Four companies had appealed against the Supreme Court's decision a year ago to scrap 122 permits sold in 2008.
Police say some of the companies colluded with government officials to side-step competitive bidding and acquire licences for less than their fair value.
Eight carriers including the local subsidiary of Russia's Sistema
None of the four companies were accused in the case.
The CAG said as much as $33 billion was lost to the government because of the lack of competition in the tender.
The resulting scandal deepened a crisis of confidence in India's government and the permit cancellation order led to a diplomatic row with Russia, whose government owns 17 percent of Sistema's Indian unit and has pressed India to resolve the case.
Former telecom minister A. Raja and several corporate executives are on trial over the scandal.
On Thursday, Sistema's Indian unit, Sistema Shyam TeleServices, called the rejection of its appeal "unfortunate" and said the company's shareholders would decide its future strategy.
It had pinned its hopes on the appeal and must now bid in an auction due in March if it wants to continue serving the world's second-biggest telecommunications market by customers.
Sistema Shyam, Idea Cellular, Videocon and Tata Teleservices had filed separate petitions in the last stage of appeal available in Indian law.
The court ruled that none of those petitions were valid.

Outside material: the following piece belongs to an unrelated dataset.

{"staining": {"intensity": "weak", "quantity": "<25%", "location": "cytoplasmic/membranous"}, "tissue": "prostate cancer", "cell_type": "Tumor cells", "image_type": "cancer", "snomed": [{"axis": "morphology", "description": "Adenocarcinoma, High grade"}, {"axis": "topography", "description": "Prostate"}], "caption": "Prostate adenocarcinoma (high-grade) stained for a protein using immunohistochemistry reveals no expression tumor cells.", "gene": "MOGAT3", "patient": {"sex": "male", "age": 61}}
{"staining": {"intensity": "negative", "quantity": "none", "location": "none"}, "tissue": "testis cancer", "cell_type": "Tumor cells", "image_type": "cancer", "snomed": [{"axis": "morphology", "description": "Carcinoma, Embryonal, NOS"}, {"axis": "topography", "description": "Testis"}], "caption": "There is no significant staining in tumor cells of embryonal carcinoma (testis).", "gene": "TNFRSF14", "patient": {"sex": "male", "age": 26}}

Sistema Shyam uses the less popular CDMA technology and had argued that its case was different from the others because there had been no competition for CDMA airwaves in the 2008 sale. It said most bidders were interested in GSM services.
For now, none of the companies have been forced to withdraw services because of the top court's ruling last year.
Idea Cellular has already bought airwaves in seven zones where its operating permits are due to be scrapped. Videocon, which is to lose 21 permits, has won back airwaves in six of them.